Arab Street (Chinese: 阿拉伯街) is the name of a road and neighbourhood in Singapore. There are two explanations to exist of the road name. The first being that the area was owned by an Arab merchant, Syed Ali bin Mohamed Al Junied and the site of an Arab kampong, hence the name being known as Arab Street. The Chinese referred the street as jiau a koi (Javanese street), in the view of the Javanese who used to be the majority inhabitants of the area. Spices, textiles, basketry items and Sonkoks are sold along this row of shophoses with five-foot way at Arab Street. In Tamil, Arab Street is known as pukadai sadkku (flower shops street), because of shops selling homegrown flowers, lime and other goods sold by Javanese women. In 1889, a huge fire occurred.

The other explanation is tied to the situation already preexisted at the time of the nation's founding father Sir Stamford Raffles. When Raffles was planing the outline of areas to be allocated for government, as opposed to commercial and residential use, a community of Bugis seamen and merchants already existed near the Sultan's palace. He therefore allocated the area to them, near where their boats were sheltered in the river, bringing their annual cargo to a barter basis, that is how the name Bugis Street came about. The Arabs and other Mohamedan traders (Chulias) were also allocated to areas near Kampong Glam.


Pasir Ris Park Hotels SingaporePasir Ris Park Hotels, an interesting play on geometrical shapes is effected by the contrast between the cylindrical edifice of the Singapore Treasury Building and the angular roof of its vestibule. Function makes way for flair in this sculptural tableau at Pasir Ris Park, whose 18-metre high chrome pillar reflects a chiaroscuro of clouds and dwarfs a distant palm.


Tanjong PagarTanjong Pagar, roof tiles are merely one element among many, structural and ornamental, that needed replacement in the conservation of old shop houses within a 4.1 hectare area of Tanjong Pagar designated as part of the Chinatown Historic District. When their exquisite facades have been remoulded, their timber fascia beams replaced, their fanlights and ceramic friezes restored to their former glory, these neat rows of two-and three-storey terraces (dwelling houses for a nutmeg plantation back in 1856) would provide a unique precinct for such trades as Asian antiques and objects d'art, traditional Chinese teahouses and medicine shops, all of which would benefits from its inimitable ambience.


Kampong Glam SingaporeKampong Glam, was one of the neighbourhoods which Raffles designated along ethnic lines, and which still remains a uniquely Malay/Arabic bastion, where merchants engage in trades traditionally associated with them, of which fabrics is a quintessential example.
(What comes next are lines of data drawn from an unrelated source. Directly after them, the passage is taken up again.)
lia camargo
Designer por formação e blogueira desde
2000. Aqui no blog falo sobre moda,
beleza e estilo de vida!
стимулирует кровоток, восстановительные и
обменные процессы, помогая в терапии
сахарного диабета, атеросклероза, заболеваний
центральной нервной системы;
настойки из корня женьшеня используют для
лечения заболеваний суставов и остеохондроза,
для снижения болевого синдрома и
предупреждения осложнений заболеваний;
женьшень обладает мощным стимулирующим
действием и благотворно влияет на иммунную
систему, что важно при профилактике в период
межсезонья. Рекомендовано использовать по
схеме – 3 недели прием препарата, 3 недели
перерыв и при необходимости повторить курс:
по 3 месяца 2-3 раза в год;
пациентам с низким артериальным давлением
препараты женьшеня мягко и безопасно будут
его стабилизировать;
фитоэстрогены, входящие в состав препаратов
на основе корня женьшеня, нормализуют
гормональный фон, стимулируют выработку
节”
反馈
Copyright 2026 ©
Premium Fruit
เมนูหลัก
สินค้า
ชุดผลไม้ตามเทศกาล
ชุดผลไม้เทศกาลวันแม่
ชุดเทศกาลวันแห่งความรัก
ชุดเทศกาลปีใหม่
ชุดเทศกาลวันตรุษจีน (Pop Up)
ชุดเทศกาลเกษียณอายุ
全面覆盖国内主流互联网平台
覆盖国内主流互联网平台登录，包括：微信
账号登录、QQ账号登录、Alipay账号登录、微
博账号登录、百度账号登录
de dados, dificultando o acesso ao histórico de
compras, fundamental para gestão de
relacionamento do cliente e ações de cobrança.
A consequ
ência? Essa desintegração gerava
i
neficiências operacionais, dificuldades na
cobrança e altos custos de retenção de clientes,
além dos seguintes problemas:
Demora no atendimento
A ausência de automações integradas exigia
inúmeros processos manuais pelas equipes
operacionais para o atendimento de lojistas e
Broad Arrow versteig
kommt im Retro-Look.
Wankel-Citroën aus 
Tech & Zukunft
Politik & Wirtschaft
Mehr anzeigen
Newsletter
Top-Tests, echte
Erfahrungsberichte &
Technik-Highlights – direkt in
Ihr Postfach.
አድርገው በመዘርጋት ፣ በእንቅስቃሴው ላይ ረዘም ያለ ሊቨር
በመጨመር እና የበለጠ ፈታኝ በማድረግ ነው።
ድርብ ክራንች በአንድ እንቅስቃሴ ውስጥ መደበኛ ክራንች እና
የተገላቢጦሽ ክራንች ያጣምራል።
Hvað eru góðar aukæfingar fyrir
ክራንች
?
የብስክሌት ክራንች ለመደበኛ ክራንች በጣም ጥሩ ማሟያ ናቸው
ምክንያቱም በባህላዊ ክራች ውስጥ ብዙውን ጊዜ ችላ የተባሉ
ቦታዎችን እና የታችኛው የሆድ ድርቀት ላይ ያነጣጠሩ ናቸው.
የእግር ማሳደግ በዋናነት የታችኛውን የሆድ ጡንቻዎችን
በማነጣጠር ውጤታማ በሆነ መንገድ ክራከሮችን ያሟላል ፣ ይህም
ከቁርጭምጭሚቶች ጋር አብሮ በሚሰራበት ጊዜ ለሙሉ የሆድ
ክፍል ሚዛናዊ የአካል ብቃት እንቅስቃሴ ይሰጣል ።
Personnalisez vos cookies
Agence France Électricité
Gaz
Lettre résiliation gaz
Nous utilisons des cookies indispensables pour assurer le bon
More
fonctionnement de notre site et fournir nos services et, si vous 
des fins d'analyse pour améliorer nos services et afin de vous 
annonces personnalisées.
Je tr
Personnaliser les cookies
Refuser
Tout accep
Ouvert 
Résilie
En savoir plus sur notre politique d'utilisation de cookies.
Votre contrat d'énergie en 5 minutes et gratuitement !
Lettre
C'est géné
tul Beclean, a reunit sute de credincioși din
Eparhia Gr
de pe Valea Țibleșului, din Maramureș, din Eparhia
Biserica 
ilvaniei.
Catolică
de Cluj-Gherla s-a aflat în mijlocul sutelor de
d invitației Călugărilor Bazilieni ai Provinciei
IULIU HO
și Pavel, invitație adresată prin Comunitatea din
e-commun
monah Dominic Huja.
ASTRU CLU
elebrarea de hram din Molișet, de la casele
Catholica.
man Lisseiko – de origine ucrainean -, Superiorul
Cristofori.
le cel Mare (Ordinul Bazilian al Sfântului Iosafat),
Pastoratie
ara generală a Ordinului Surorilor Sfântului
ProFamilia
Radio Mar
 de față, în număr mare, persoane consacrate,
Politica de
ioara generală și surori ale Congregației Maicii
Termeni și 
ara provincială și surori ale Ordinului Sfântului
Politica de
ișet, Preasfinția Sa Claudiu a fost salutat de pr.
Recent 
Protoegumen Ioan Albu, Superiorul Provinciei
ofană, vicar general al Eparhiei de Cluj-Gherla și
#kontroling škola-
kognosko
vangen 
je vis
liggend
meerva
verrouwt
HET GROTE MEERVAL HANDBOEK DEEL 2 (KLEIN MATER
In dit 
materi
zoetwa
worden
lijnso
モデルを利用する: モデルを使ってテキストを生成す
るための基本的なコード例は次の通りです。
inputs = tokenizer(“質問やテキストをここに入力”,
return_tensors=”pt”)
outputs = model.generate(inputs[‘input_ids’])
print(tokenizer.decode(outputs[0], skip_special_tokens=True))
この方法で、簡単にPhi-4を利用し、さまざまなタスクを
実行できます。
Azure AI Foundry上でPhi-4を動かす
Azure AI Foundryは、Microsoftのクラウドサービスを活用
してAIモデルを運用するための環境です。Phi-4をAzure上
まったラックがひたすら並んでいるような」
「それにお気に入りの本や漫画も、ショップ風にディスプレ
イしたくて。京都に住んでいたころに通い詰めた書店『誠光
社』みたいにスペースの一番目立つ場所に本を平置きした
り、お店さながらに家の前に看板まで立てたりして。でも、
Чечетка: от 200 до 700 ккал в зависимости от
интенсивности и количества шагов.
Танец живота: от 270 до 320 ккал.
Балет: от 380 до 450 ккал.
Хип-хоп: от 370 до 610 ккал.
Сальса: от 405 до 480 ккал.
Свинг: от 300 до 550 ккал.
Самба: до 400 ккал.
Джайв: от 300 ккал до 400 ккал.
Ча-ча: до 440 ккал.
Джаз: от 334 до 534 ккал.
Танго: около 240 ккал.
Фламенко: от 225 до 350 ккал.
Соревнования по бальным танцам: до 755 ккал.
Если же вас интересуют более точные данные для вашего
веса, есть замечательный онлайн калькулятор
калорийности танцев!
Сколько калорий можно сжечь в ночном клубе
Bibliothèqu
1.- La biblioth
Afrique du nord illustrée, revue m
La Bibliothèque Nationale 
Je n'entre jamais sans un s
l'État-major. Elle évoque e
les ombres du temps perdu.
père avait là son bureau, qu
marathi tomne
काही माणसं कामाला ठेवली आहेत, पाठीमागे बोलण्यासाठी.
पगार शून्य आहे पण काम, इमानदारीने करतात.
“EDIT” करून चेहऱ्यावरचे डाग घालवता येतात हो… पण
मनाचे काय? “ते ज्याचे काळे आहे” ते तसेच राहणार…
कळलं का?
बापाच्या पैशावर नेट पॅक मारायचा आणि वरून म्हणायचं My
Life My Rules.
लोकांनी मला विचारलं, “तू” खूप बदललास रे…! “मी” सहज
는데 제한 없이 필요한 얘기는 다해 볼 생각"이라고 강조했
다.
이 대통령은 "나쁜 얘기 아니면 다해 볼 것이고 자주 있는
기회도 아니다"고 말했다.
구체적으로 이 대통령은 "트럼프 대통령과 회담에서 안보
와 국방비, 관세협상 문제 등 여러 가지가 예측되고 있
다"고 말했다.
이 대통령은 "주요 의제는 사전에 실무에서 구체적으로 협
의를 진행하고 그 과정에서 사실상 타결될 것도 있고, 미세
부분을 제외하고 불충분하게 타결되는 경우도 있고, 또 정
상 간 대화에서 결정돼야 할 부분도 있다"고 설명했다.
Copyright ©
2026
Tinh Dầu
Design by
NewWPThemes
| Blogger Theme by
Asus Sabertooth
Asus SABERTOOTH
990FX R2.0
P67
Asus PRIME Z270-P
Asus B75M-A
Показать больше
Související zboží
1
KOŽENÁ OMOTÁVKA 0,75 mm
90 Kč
The Basharahil brothers, dealers in batik cloth, are of Yemeni stock, their forefather numbering among the earliest pioneers to Southeast Asia in 1272.


Seaport Export ImportSingapore Seaport, with a string of superlatives to its credit (Best Seaport in Asia, Best Seaport Terminal Operator and Best Warehouse Operator at the Asian Freight Industry Awards 1988 and 1989), the Port of Singapore has no difficulty measuring up to its reputation as the busiest port in the world in terms of shipping tonnage, with 600 ships inanchor at any on time! Apart from world-class infrastructure, what also sustains its popularity as a major shipping centre is the Singapore Distribelt, which defines an area contiguous to the PSA's five terminals, that harbour resources for both general and specialised storage and distribution.


Yio Chu Kang SingaporeYio Chu Kang, heritage expressed as continuity is epitomised by Sam Mui Kang Pottery Works, a family concern founded in 1937 by Chua Eng Cheow, who transposed his expetise at the kiln from the Teochew district in China to Jalan Hwi Yoh in Yio Chu Kang, Singapore. Barrel-making was another family skill transferred to Singapore.